(EXCERPTED RECORDS)

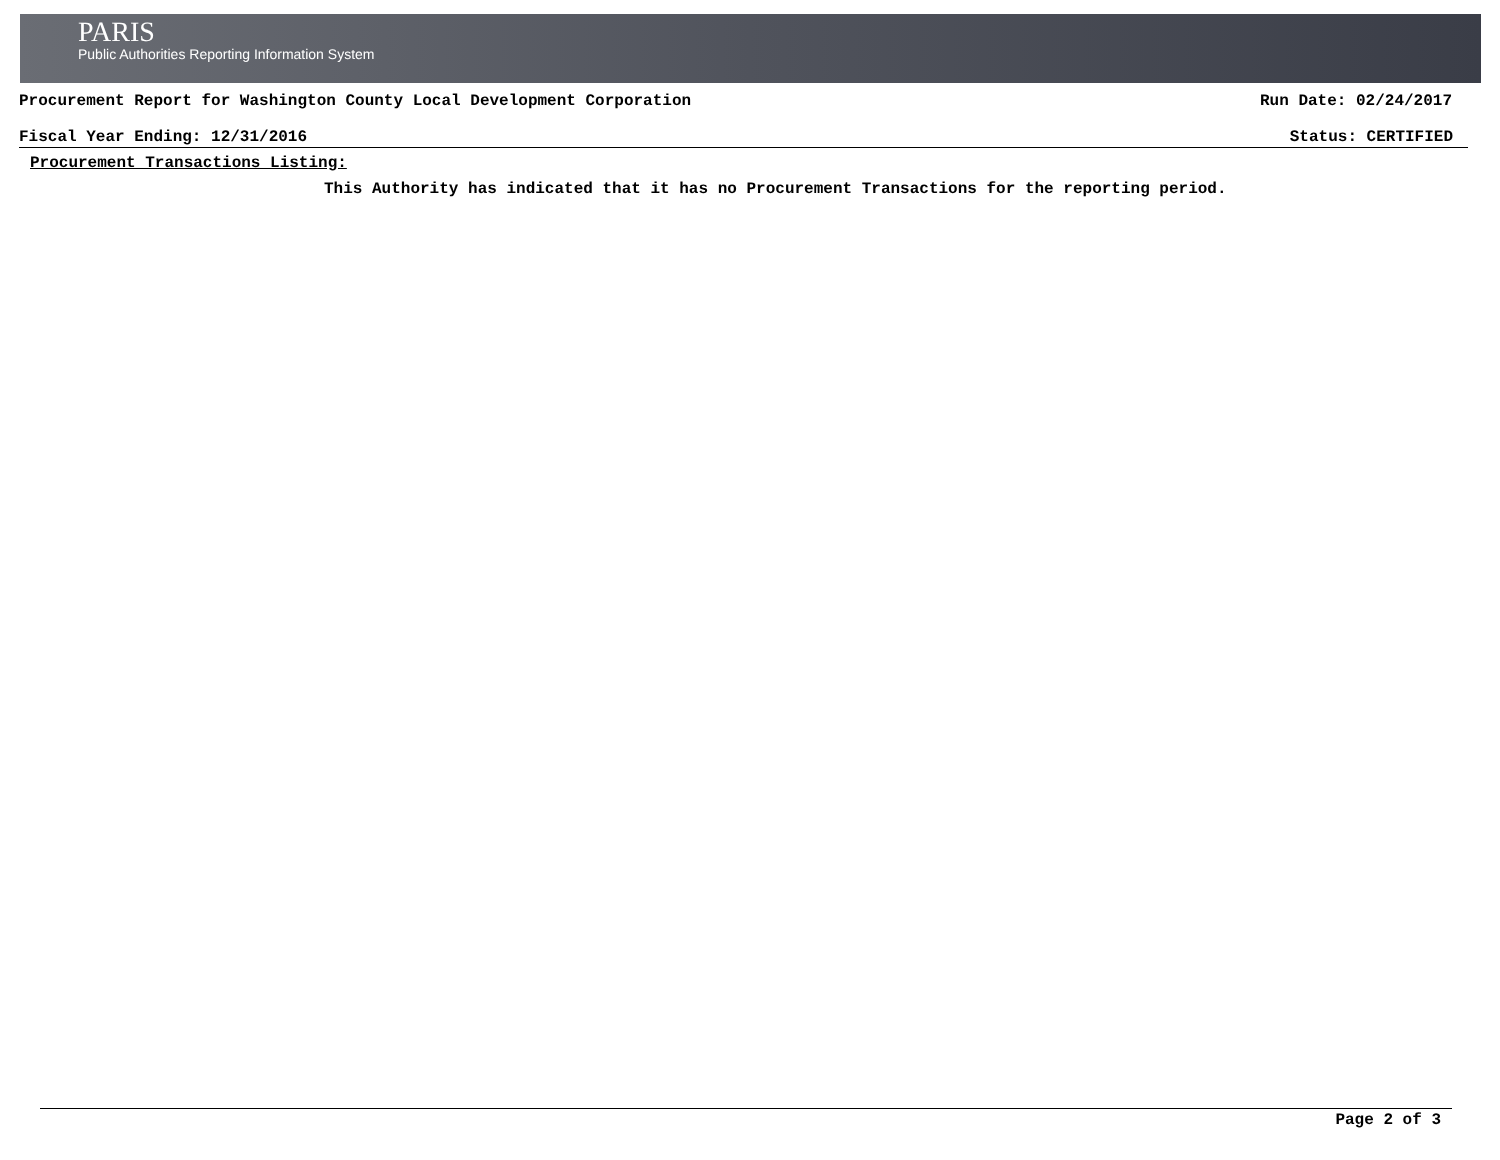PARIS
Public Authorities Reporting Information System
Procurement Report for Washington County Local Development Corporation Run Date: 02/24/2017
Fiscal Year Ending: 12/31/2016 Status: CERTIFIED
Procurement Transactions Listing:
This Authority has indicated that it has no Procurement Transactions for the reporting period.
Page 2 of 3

(End EXCERPTED RECORDS)

WHAT IS EXPECTED: Would you please repeat all the data word for word, but without the pictures?

FINAL ANSWER:
PARIS
Public Authorities Reporting Information System
Procurement Report for Washington County Local Development Corporation Run Date: 02/24/2017
Fiscal Year Ending: 12/31/2016 Status: CERTIFIED
Procurement Transactions Listing:
This Authority has indicated that it has no Procurement Transactions for the reporting period.
Page 2 of 3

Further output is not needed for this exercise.